Grieg on a squeezebox?
I had my reservations too, but as the modern concert or classical
accordion is a sophisticated beast with a range close to that
of a grand piano I was prepared to be pleasantly surprised.
Obviously the solo piano pieces can be played ‘straight’ on
the accordion keyboard … and that includes the Peer Gynt
extracts, for which Grieg made his own piano arrangements. For
the sake of comparison I also sampled Emil Gilels’ selection
of Lyric Pieces on DG Originals 449 721 2, a long-time
favourite of mine.
Tokyo-born Mie Miki
took up the accordion at the age of four, going on to study
in Germany and win a clutch of major awards. She has already
recorded other accordion works for BIS, including Gubaidulina’s
Seben Worte for cello, bayan (accordion) and strings.
So how does Grieg
fare on this unwieldy instrument? The Lyric Pieces (Lyriske
stykker) consist of 66 miniatures spread over 10 volumes
and more than three decades. But before we get there Miki kicks
off with a suitably upbeat and colourful Anitra’s Dance
from Peer Gynt, Grieg’s incidental to Ibsen’s play. It’s
clear from the outset that the accordion is very well recorded
indeed, with a nicely extended bass and a sparkling treble.
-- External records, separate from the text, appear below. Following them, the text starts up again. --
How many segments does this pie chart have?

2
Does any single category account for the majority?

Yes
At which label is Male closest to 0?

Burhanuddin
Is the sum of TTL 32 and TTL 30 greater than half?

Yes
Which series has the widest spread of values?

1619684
It’s also clear that Miki has a natural affinity for the music’s
The first of the
Op. 12 set, Norwegian, has some delectable staccato
playing, while the Waltz is well sprung and full
of character. I particularly liked the Watchman’s Song,
with its long, slightly mournful, lines. The dynamic contrasts
may be a little less subtle than one is used to on the piano
but it’s no less appealing for that. Miki has changed the order
of pieces in this collection, which makes for greater contrasts
I was curious to
hear how the accordion, not usually the most agile of instruments,
copes with Grieg’s faerie music. I need not have worried, as
Miki brings off Fairy Dance rather well, with
plenty of point to her playing. The National Song,
with its arresting opening, has real weight, warmth and accuracy
of intonation – no wheezing old squeezebox here. Folk-song
from Op. 38 is similarly blessed, sounding delightfully rustic
into the bargain. There is more virtuosic playing in the ensuing
Waltz, whose rhythms are more than a little reminiscent
of a fairground hurdy-gurdy.
swoops and flutters with surprising delicacy, although perhaps
the more subtle dynamic shading of the piano is harder to bring
off here. That said, the melancholy tread of The Solitary
Traveller is rather better suited to the accordion.
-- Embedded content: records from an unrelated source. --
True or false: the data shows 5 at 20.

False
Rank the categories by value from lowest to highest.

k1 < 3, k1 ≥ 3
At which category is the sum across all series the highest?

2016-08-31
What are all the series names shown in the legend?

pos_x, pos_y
I do like Miki’s nicely contrasting selections, which gives
the listener a chance to sample the accordion’s expressive possibilities.
Just listen to the Little Bird, a miraculous miniature
that has all the deftness and lightness of touch that one might
expect from a piano.
The only piece from
Op. 47 is the Norwegian dance Halling, which gave
me a chance to dip into the Gilels disc. As good as Miki’s playing
undoubtedly is the inner detail and subtle rhythms are just
not as clearly conveyed as they are on the piano. By way of
a riposte Miki then launches into a marvellous, rollicking March
of the Dwarfs from Op.54. And typically she follows
that with something altogether different, the restless, shifting
harmonies of Illusion. This is real nachtmusik,
as is Secret, which has an uncertain, spectral
quality we have not yet heard. The range of sonorities Miki
extracts from the accordion is astonishing and those rising
figures in Secret are strangely haunting as well.
Miki follows those twilight items with Homesickness,
a somewhat angst-ridden piece that eventually modulates
into a cheerier mood at 1:50. These happy memories are soon
clouded by the grey skies of winter, so the Spring Dance
from Op. 17 comes as a welcome, invigorating change. The rhythmic
felicities of this music are superbly realised and one can’t
fail to be impressed by the precision and articulation of Miki’s
playing. The Op. 17 selection ends with the grave – one might
even say slightly dour – Wedding Tune.
Op. 62 is represented
by Gratitude, one of the longer items on this
disc. Miki achieves some striking orchestral sounds but these
lengthier pieces do tend to highlight the sometimes relentless
nature of the accordion’s delivery. As versatile as it is, it
cannot seriously challenge the piano when it comes to musical
nuance and inflection. That is certainly true of the Peasant’s
Song from Op.65, which strikes me as somewhat generalised
on this instrument. Ditto Ballad, which at three-and-a-half
minutes is apt to outstay its welcome.
Thank goodness for
Bestemors menuett, grandmother’s nimble little
minuet from Op. 68, which Miki dispatches with great charm and
wit. This is the kind of music that seems to play to her strengths,
rhythmic and colouristic. The Cradle Song is not
particularly successful though; for all its calming cadences
it has a distracting stridency in places. The two pieces from
Op. 71 are more appealing, especially Once Upon a Time,
with its bright colours and galumphing bass. As Miki has already
demonstrated faerie music holds no terrors for her and she characterises
the mischievous Puck very well indeed.
Miki returns to
Peer Gynt with Aase’s Death. Even though
this is a funereal piece it acquires an extra layer of gloom
on the accordion that makes it sound rather dreary. Not the
ideal piece to end an otherwise engaging collection, but it
seems churlish to complain when Miki so obviously relishes –
and rises to – the challenge.
On the whole Miki
chooses her pieces with sensitivity, but even she cannot transcend
all the limitations of the accordion - the inevitable swells
and surges, though judiciously managed, become a little wearying
after a while. That said it’s an interesting programme persuasively
played and atmospherically recorded.